The key to seeing happiness once again as an ethical norm, I discovered, was to look closely at its relationship to suffering, which takes up three chapters of Happiness and the Limits of Satisfaction. This was crucial for the ancients and medievals as well, who were always arguing among themselves about how to place pain and pleasure in a happy life, whether they should be resisted altogether or moderated.

The Stoics and Epicureans, especially Cicero in his Tusculan Disputations, written after the death of his daughter, are eloquent on these issues. Boethius’ famed Consolation of Philosophy is nothing else but a struggle with the problem of pain and whether or not his life could be called happy while facing execution.

It finally occurred to me that much of the suffering in the life of morally good men and women arises from the same sources as their goodness. In other words, suffering is going to be inevitable to those persons who seek to live according to an objective moral standard; one that is open to scrutiny by others; one that is not insulated from criticism or even questions. Ignore, resist, or reject suffering and you are giving up on the goal of who you would become.

I concluded that happiness is passion of a certain kind but not the kind of passion immediately identified with romantic love or lust. Happiness is passion in the way a sudden religious conversion can change a person’s life. Suddenly you know something that changes everything that your entire life must be directed by.

Our actions, in fact, are always elicited by something acting upon them. Passion means being passively acted upon. But our actions are always elicited in this way, by our being acted upon. We trip and fall, our hands reach towards the ground. A sharp whistle, and we turn around to see what caused it. And so on. Imagine a stimulus that works upon us producing the passion to direct our entire life, all we do, all our actions.

Happiness is the encompassing passion, because it contains that stimulus in the form of the vision, representing who we want to be and what we want to do with our lives. Philosophers have spoken of our “natural desire” for happiness, meaning we cannot resist choosing an overarching vision of life that acts upon us in this way. To have a natural desire means we will choose whether we acknowledge that choice or not. And unacknowledged choices are precisely what philosophical reflection is designed to ferret out.

Some of these visions of life require a certain kind of suffering, a suffering integral to that life, and proof that the vision is earnestly being sought. Socrates himself suffered a death he could have easily avoided, because his ideal of happiness would not allow him to avoid it. And Christians can’t be reminded too much of these words, “Whoever wants to be my disciple must deny themselves and take up their cross and follow me” (Matthew 16.12).

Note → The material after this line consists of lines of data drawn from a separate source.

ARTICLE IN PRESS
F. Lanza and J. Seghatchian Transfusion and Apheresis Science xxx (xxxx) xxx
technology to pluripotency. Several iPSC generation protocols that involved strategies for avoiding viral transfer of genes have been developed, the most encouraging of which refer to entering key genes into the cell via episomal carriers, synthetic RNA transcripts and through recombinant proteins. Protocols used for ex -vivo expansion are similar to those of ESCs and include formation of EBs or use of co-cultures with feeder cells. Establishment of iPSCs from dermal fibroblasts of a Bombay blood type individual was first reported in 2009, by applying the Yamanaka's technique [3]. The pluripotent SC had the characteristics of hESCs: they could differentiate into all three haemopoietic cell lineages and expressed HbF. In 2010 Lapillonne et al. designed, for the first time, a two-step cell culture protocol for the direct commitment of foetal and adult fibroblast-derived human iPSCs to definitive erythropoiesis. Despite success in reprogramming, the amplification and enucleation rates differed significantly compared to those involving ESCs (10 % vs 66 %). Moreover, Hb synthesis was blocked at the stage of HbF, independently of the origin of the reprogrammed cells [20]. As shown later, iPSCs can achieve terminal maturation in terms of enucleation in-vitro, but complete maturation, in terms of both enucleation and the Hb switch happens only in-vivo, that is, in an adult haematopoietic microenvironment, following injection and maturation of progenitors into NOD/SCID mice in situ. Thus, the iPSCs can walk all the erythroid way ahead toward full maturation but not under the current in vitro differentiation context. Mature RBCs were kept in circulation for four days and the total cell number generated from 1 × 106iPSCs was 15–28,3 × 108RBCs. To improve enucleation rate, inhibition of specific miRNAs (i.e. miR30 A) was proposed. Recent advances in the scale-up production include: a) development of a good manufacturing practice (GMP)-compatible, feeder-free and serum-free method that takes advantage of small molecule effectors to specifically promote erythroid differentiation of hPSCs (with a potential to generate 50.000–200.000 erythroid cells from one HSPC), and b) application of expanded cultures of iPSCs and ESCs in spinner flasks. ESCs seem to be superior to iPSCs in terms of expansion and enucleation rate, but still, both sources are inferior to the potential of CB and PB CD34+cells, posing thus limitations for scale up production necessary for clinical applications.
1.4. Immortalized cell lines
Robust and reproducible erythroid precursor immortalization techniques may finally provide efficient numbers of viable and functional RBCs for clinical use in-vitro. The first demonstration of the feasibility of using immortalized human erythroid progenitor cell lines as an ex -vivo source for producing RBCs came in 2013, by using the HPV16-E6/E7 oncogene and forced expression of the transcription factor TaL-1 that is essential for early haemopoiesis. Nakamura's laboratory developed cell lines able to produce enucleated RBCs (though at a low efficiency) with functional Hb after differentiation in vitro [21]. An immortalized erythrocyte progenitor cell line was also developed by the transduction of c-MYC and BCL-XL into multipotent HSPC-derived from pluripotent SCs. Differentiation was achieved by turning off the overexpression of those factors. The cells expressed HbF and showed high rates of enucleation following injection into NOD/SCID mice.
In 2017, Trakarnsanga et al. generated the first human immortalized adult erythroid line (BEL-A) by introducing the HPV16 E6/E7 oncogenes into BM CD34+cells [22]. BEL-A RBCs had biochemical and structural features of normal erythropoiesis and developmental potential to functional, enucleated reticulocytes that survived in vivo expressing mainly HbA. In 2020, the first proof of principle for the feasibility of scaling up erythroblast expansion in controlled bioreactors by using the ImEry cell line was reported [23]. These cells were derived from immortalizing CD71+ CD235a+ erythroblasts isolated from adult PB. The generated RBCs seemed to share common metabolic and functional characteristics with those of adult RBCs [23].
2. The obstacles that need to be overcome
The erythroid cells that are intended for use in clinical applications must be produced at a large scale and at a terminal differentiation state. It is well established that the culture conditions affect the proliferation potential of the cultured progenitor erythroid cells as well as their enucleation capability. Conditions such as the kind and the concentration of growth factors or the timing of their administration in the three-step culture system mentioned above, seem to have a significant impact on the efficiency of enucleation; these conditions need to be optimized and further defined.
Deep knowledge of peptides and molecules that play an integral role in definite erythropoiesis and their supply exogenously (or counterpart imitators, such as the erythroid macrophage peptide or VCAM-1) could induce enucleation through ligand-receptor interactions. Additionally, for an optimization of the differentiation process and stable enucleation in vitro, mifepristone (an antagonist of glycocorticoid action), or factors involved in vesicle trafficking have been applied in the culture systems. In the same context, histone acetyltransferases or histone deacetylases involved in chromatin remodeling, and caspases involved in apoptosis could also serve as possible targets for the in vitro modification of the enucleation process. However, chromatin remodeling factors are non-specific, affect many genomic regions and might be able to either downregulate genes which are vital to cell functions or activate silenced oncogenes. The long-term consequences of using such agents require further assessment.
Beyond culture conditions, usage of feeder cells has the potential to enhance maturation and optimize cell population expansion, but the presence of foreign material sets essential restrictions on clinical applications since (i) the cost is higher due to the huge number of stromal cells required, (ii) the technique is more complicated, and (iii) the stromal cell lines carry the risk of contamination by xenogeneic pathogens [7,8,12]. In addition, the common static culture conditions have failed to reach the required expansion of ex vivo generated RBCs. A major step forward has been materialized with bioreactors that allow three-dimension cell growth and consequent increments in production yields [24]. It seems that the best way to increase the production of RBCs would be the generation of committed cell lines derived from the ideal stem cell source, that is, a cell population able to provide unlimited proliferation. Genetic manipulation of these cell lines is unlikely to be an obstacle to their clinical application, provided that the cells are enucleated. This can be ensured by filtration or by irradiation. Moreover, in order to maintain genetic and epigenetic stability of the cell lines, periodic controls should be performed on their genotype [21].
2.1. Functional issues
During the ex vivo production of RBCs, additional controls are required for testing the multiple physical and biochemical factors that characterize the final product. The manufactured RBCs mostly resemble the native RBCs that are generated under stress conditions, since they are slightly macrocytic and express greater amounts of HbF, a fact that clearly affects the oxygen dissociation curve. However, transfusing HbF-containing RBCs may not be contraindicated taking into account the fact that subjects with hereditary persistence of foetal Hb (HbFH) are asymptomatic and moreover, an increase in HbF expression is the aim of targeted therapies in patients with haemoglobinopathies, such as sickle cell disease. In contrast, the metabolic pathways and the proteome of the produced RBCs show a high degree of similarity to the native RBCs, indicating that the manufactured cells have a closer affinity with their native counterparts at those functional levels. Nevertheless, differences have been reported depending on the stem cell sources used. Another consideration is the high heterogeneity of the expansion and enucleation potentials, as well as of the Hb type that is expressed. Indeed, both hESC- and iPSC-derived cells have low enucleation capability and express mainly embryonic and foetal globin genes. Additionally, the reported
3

This explains only a portion of the suffering we experience in the pursuit of a happy life. Aristotle explored in detail the kind of suffering that arrives as a matter of bad luck or fortune. Suffering of this kind — illness, failure, catastrophe, injustice — puts all our virtue to the test, especially fortitude, pursing the good in the midst of difficulty. But for Aristotle fortune can be so cruel it can ruin a man’s reputation and crush even a strong man’s will to live in goodness.

Looking back at a book written two decades ago, I would change some things, of course, but the basic thesis I would still defend. It’s not a waste of time to pursue positive feeling states, emotional highs, untroubled inner peace, but without these being grounded in the larger passion of what we call the search for happiness, they are distractions from the main business of life. More importantly, these distractions blind us to the nobility of suffering for a worthwhile purpose, of bearing a burden for a cause greater than ourselves. Purpose makes suffering meaningful and, therefore, easier to bear.

Beware of those who teach a hierarchy of happiness — there are no steps to climb, first mastering one set of temptations — lust, gluttony, greed — and passing on to deal with the higher ones — sloth, wrath, envy, and pride. The only way to put life in order is to live wholeheartedly and boldly, decide on what vision will pull you into the future, and let yourself be taken there.